**Problem requirements**
Copy the lines from the beginning of the entries through the line containing "Geflochtener Zopf, Volumengröße M extra, aus", including that line, with no changes.

━━━━━━━━━━━━━━━━━━━━━━━━━━━━━━

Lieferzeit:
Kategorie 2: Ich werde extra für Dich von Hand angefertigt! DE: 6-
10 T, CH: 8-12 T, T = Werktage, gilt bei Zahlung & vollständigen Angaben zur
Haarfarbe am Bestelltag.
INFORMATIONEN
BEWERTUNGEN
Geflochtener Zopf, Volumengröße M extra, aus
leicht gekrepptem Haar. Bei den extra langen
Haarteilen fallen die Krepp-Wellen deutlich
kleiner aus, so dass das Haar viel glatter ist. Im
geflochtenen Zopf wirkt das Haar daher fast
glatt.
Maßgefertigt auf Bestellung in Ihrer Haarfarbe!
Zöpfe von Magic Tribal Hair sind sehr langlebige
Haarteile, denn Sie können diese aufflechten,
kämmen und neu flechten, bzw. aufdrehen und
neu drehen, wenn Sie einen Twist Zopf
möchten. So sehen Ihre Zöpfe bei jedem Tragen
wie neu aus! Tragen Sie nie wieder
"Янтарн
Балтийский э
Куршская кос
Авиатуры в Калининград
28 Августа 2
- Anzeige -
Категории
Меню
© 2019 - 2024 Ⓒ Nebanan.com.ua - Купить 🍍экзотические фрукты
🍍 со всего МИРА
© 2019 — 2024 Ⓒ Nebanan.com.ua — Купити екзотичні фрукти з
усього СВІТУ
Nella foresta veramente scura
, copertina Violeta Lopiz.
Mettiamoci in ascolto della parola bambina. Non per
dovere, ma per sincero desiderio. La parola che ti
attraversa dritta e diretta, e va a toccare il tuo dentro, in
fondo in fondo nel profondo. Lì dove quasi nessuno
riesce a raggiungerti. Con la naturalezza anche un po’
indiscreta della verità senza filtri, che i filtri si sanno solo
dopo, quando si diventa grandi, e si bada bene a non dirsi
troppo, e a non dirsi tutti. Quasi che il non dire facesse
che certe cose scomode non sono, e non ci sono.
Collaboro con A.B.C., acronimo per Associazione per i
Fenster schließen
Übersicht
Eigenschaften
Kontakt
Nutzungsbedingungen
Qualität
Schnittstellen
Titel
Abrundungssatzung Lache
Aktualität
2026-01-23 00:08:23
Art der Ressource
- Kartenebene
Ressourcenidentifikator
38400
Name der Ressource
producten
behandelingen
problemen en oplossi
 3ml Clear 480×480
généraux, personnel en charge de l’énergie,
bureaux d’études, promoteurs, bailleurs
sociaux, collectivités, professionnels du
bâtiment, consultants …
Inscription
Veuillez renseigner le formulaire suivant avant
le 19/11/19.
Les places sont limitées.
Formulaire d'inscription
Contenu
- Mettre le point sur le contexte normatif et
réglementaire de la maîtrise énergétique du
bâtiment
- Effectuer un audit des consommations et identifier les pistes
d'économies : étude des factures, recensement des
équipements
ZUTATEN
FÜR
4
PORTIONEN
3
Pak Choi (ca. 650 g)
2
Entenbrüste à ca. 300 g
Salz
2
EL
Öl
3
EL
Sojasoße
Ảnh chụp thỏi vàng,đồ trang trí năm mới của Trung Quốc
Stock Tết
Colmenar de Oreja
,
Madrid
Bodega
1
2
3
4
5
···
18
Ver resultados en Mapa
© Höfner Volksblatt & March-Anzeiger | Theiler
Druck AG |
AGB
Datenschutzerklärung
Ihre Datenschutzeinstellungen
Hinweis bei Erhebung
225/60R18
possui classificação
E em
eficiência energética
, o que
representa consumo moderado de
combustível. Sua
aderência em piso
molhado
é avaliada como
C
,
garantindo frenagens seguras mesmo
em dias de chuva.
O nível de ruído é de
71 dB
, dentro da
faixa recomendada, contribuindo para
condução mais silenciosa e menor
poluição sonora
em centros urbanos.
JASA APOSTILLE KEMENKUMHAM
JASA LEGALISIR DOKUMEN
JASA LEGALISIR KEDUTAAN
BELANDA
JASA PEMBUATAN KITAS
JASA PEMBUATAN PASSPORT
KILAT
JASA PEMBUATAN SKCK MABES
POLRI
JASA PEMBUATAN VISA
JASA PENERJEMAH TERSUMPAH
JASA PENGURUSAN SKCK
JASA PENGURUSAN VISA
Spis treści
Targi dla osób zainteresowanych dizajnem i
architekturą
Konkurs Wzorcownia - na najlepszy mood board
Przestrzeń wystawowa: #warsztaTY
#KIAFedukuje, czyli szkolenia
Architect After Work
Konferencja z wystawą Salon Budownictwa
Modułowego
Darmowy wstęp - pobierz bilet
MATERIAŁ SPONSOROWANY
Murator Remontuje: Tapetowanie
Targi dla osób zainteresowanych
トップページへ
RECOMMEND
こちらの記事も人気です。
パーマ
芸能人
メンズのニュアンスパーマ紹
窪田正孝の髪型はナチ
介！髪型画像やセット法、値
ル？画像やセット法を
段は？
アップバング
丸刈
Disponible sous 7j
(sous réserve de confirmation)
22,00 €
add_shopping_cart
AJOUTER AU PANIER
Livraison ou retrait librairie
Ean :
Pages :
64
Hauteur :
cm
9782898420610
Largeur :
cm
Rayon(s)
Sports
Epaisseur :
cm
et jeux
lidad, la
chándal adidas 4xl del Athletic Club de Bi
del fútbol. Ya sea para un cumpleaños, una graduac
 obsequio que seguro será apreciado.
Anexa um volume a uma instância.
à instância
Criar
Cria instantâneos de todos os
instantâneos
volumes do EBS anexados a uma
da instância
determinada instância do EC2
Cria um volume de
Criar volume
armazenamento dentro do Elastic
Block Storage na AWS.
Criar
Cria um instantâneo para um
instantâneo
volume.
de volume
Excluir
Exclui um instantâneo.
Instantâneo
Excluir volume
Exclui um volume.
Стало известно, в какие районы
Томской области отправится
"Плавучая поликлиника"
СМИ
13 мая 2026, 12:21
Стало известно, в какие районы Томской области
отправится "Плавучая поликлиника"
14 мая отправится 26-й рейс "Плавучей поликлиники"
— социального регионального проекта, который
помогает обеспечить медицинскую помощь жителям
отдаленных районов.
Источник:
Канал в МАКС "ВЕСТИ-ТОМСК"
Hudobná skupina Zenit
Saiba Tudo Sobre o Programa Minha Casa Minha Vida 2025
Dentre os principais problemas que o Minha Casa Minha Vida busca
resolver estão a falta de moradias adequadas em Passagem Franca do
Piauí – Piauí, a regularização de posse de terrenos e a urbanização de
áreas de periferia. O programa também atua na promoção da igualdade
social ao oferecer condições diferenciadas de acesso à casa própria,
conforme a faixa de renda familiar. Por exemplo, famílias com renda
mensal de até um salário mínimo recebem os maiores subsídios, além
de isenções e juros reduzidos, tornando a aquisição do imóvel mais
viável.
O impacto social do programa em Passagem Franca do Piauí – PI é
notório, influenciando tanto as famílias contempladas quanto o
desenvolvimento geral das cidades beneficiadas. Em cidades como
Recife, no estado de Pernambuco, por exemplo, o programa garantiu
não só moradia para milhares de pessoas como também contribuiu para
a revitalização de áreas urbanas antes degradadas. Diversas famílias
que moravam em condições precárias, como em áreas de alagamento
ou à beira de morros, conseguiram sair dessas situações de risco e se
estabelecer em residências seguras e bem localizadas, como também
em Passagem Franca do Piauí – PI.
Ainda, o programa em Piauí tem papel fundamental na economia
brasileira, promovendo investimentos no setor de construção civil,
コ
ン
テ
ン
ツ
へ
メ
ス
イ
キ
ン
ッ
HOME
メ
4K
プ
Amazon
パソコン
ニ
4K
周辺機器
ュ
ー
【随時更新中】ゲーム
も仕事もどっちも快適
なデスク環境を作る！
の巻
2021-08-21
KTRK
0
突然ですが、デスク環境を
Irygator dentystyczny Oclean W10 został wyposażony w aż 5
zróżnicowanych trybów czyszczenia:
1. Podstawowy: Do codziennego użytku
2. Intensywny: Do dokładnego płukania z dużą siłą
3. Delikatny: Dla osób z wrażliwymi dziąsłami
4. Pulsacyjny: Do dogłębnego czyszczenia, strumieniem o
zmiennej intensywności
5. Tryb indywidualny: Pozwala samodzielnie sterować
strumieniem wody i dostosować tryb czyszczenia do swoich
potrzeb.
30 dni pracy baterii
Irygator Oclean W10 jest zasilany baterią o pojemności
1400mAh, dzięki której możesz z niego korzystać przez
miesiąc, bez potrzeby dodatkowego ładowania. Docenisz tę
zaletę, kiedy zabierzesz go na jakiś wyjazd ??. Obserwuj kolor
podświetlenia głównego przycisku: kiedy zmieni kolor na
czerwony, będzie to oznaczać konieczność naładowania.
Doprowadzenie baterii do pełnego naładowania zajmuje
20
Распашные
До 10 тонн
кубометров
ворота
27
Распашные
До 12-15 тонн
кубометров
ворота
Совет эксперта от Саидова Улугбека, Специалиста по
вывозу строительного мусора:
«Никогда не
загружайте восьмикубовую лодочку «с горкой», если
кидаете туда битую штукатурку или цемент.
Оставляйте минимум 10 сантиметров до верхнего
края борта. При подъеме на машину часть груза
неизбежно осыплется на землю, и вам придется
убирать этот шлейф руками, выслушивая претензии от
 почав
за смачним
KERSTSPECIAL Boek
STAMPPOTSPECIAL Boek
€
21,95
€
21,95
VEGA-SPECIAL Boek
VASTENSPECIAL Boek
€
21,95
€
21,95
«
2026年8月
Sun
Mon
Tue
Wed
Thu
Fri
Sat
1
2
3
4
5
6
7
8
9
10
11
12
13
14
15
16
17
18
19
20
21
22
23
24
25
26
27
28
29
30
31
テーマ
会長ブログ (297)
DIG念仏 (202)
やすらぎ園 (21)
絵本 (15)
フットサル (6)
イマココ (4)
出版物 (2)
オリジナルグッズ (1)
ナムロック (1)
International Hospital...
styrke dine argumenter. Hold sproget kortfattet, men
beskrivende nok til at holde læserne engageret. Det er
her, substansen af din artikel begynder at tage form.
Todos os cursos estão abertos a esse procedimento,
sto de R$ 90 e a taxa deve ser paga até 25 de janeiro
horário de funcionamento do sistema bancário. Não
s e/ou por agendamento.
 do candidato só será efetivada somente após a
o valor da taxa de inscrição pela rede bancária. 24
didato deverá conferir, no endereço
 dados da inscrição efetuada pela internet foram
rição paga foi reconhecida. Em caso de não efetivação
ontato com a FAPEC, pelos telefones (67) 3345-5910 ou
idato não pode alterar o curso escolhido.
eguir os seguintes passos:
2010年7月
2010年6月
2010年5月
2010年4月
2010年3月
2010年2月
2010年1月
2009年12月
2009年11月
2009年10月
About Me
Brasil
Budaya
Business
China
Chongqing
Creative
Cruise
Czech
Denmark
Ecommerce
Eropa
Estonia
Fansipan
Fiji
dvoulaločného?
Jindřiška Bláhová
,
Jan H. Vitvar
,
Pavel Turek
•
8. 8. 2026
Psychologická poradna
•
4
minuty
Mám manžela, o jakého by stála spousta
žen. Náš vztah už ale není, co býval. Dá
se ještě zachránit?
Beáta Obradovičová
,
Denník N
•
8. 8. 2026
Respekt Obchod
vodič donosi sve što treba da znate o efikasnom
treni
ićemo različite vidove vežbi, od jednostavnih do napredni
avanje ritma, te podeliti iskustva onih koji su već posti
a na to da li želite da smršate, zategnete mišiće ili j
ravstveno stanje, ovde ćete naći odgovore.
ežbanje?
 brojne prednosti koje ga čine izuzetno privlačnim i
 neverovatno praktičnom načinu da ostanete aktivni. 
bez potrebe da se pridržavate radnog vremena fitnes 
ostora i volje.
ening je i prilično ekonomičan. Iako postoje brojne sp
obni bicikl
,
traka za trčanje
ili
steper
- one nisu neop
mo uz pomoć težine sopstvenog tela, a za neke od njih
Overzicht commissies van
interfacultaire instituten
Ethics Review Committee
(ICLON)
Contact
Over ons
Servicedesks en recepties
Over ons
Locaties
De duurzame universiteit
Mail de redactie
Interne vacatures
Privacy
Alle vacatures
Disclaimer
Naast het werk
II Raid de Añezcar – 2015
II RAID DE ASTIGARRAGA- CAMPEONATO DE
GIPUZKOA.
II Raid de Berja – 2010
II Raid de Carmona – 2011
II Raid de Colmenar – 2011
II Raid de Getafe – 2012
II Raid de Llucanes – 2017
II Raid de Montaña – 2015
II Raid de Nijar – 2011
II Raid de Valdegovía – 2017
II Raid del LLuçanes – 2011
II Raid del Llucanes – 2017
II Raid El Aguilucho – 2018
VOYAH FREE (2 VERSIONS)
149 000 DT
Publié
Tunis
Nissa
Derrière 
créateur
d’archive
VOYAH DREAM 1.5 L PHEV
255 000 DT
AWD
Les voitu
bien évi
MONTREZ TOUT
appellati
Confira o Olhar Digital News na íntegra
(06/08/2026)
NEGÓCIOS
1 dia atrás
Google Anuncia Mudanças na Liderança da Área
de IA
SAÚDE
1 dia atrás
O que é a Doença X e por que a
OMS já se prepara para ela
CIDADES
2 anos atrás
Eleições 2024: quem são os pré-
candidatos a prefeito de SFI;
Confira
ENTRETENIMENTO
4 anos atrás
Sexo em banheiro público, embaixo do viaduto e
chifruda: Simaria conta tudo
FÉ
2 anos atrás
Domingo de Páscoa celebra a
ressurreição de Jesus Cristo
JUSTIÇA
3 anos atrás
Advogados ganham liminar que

━━━━━━━━━━━━━━━━━━━━━━━━━━━━━━

**Exercise result**
Lieferzeit:
Kategorie 2: Ich werde extra für Dich von Hand angefertigt! DE: 6-
10 T, CH: 8-12 T, T = Werktage, gilt bei Zahlung & vollständigen Angaben zur
Haarfarbe am Bestelltag.
INFORMATIONEN
BEWERTUNGEN
Geflochtener Zopf, Volumengröße M extra, aus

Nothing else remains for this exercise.